整体師も、ボディ系セラピストも、身体のゆがみや自律神経、ホルモンバランスなどを整えるリラクゼーションを目的とした施術を行う点においては共通しているところがあります。
また、どちらも国家資格があるわけではなく、業務に関連する資格は民間資格のみとなっています。
整体師と名乗って働く人がアロマセラピストやリラクゼーションセラピストの民間資格を持っているようなこともありますし、逆にセラピストで整体のスキルを身につけている人もいます。
役割の境界はあいまいな部分がありますが、一般的に、整体師は骨盤の歪みなどにアプローチして身体の状態を改善させていくのに対し、セラピストは「癒し」に焦点を当てた施術サービスを提供することも多いです。
セラピストとエステティシャンの違い
セラピストとエステティシャンは、どちらも人々に「美」や「癒し」を提供する仕事です。

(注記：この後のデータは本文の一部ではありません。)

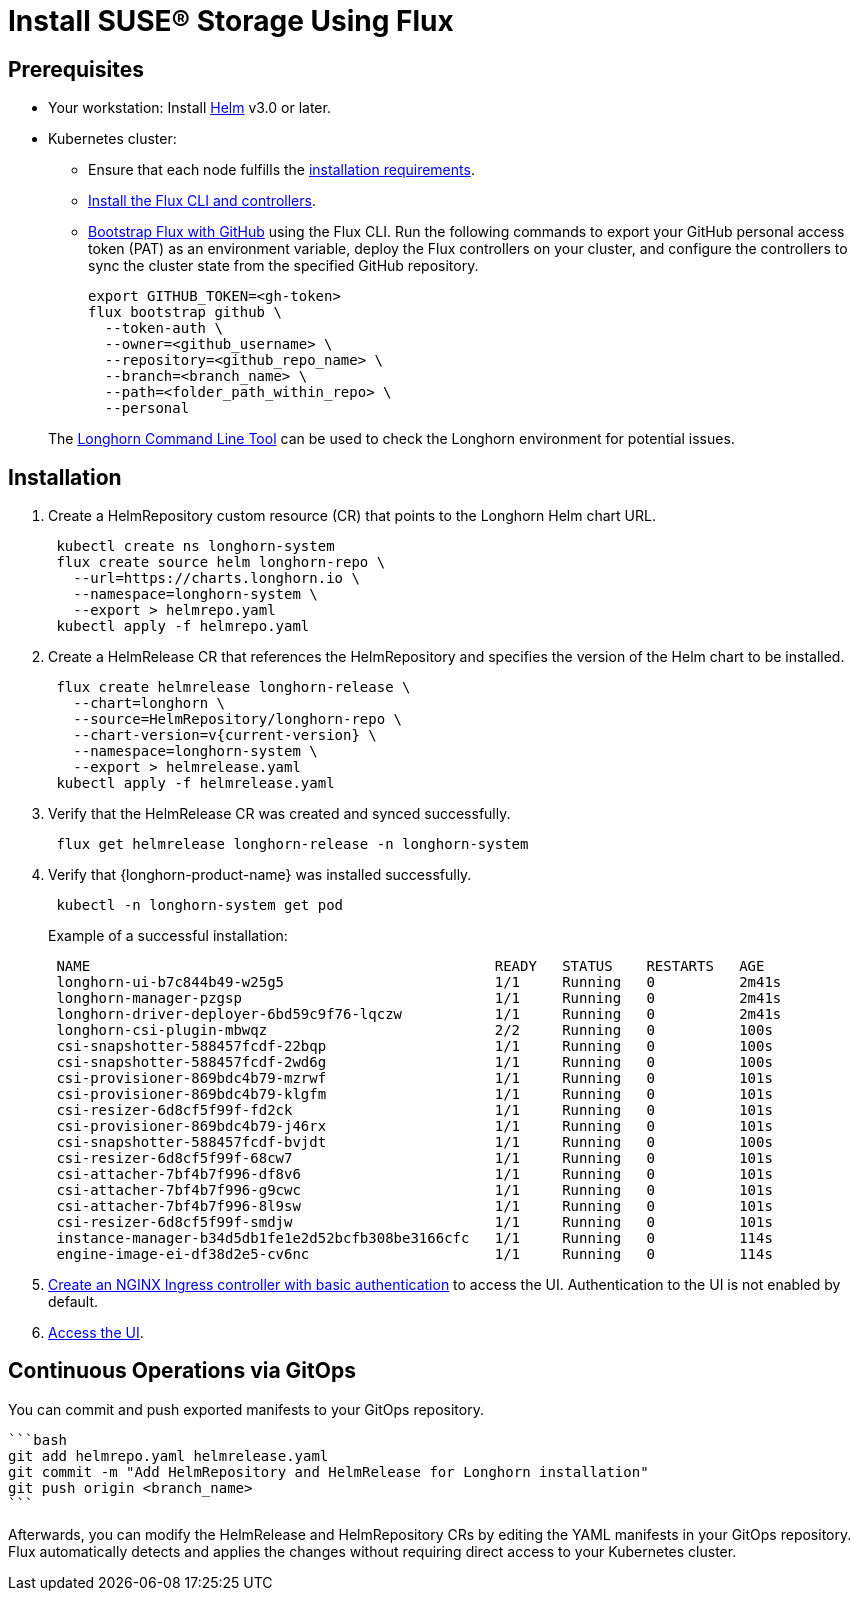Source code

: = Install SUSE® Storage Using Flux
:current-version: {page-component-version}

== Prerequisites

* Your workstation: Install https://helm.sh/docs/[Helm] v3.0 or later.
* Kubernetes cluster:
 ** Ensure that each node fulfills the xref:installation-setup/requirements.adoc[installation requirements].
 ** https://fluxcd.io/flux/installation/#install-the-flux-cli[Install the Flux CLI and controllers].
 ** https://fluxcd.io/flux/installation/bootstrap/github/[Bootstrap Flux with GitHub] using the Flux CLI.
Run the following commands to export your GitHub personal access token (PAT) as an environment variable, deploy the Flux controllers on your cluster, and configure the controllers to sync the cluster state from the specified GitHub repository.
+
[,bash]
----
export GITHUB_TOKEN=<gh-token>
flux bootstrap github \
  --token-auth \
  --owner=<github_username> \
  --repository=<github_repo_name> \
  --branch=<branch_name> \
  --path=<folder_path_within_repo> \
  --personal
----

____
The xref:longhorn-system/system-access/longhorn-cli.adoc[Longhorn Command Line Tool] can be used to check the Longhorn environment for potential issues.
____

== Installation

. Create a HelmRepository custom resource (CR) that points to the Longhorn Helm chart URL.
+
[,bash]
----
 kubectl create ns longhorn-system
 flux create source helm longhorn-repo \
   --url=https://charts.longhorn.io \
   --namespace=longhorn-system \
   --export > helmrepo.yaml
 kubectl apply -f helmrepo.yaml
----

. Create a HelmRelease CR that references the HelmRepository and specifies the version of the Helm chart to be installed.
+
[,bash]
----
 flux create helmrelease longhorn-release \
   --chart=longhorn \
   --source=HelmRepository/longhorn-repo \
   --chart-version=v{current-version} \
   --namespace=longhorn-system \
   --export > helmrelease.yaml
 kubectl apply -f helmrelease.yaml
----

. Verify that the HelmRelease CR was created and synced successfully.
+
[,bash]
----
 flux get helmrelease longhorn-release -n longhorn-system
----

. Verify that {longhorn-product-name} was installed successfully.
+
[,bash]
----
 kubectl -n longhorn-system get pod
----
+
Example of a successful installation:
+
[,bash]
----
 NAME                                                READY   STATUS    RESTARTS   AGE
 longhorn-ui-b7c844b49-w25g5                         1/1     Running   0          2m41s
 longhorn-manager-pzgsp                              1/1     Running   0          2m41s
 longhorn-driver-deployer-6bd59c9f76-lqczw           1/1     Running   0          2m41s
 longhorn-csi-plugin-mbwqz                           2/2     Running   0          100s
 csi-snapshotter-588457fcdf-22bqp                    1/1     Running   0          100s
 csi-snapshotter-588457fcdf-2wd6g                    1/1     Running   0          100s
 csi-provisioner-869bdc4b79-mzrwf                    1/1     Running   0          101s
 csi-provisioner-869bdc4b79-klgfm                    1/1     Running   0          101s
 csi-resizer-6d8cf5f99f-fd2ck                        1/1     Running   0          101s
 csi-provisioner-869bdc4b79-j46rx                    1/1     Running   0          101s
 csi-snapshotter-588457fcdf-bvjdt                    1/1     Running   0          100s
 csi-resizer-6d8cf5f99f-68cw7                        1/1     Running   0          101s
 csi-attacher-7bf4b7f996-df8v6                       1/1     Running   0          101s
 csi-attacher-7bf4b7f996-g9cwc                       1/1     Running   0          101s
 csi-attacher-7bf4b7f996-8l9sw                       1/1     Running   0          101s
 csi-resizer-6d8cf5f99f-smdjw                        1/1     Running   0          101s
 instance-manager-b34d5db1fe1e2d52bcfb308be3166cfc   1/1     Running   0          114s
 engine-image-ei-df38d2e5-cv6nc                      1/1     Running   0          114s
----

. xref:longhorn-system/system-access/create-ingress.adoc[Create an NGINX Ingress controller with basic authentication] to access the UI. Authentication to the UI is not enabled by default.
. xref:longhorn-system/system-access/system-access.adoc[Access the UI].

== Continuous Operations via GitOps

You can commit and push exported manifests to your GitOps repository.

 ```bash
 git add helmrepo.yaml helmrelease.yaml
 git commit -m "Add HelmRepository and HelmRelease for Longhorn installation"
 git push origin <branch_name>
 ```

Afterwards, you can modify the HelmRelease and HelmRepository CRs by editing the YAML manifests in your GitOps repository. Flux automatically detects and applies the changes without requiring direct access to your Kubernetes cluster.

両者の活躍の場となるエステサロンやリラクゼーションサロンなどでは、「セラピスト」と「エステティシャン」の両方の求人が出されるケースも多くあります。
両者の施術が重なる場合も多々ありますが、セラピストがアロマセラピーを中心に、自律神経を整えたり、リラクゼーション効果のある施術を行うことが多いのに対し、エステティシャンはフェイシャルトリートメントやボディートリートメントなど、外見を美しくすることに重点を置くといった考え方ができます。
もっと簡単に表すと、セラピストは内面から心身の調子を整え、エステティシャンは美肌や美容、ダイエットなど、外からわかる美しさを追求するといえるかもしれません。
同じリラクゼーション業界に関わる職業でも、両者の施術内容には違いがあります。
セラピストとヒーラーの違い
「セラピー(therapy)」と「ヒーリング(healing)」は、どちらも「心身の癒し」を意味するという点において、両者のあいだに明確な違いは存在しないといえるでしょう。
セラピストの場合、その種類は専門分野や得意分野によっていくつかに分けられますが、一般的には「エネルギー系セラピスト」のことをヒーラーと呼んだり、エネルギー系セラピストのなかにヒーラーが含まれるといったニュアンスで解釈されることが多いようです。
エネルギー系セラピストやヒーラーが扱うのは、一般的に「スピリチュアル」といわれる分野になります。
どちらの職業でもほぼ同じ領域をカバーしていくため、どちらを目指しても大差はないといえるでしょう。
ただし、エネルギー分野以外に、たとえばリフレクソロジーやリンパマッサージといったボディ系などに属する分野の施術スキルも身につけたいのであれば、セラピストと名乗るのが自然かもしれません。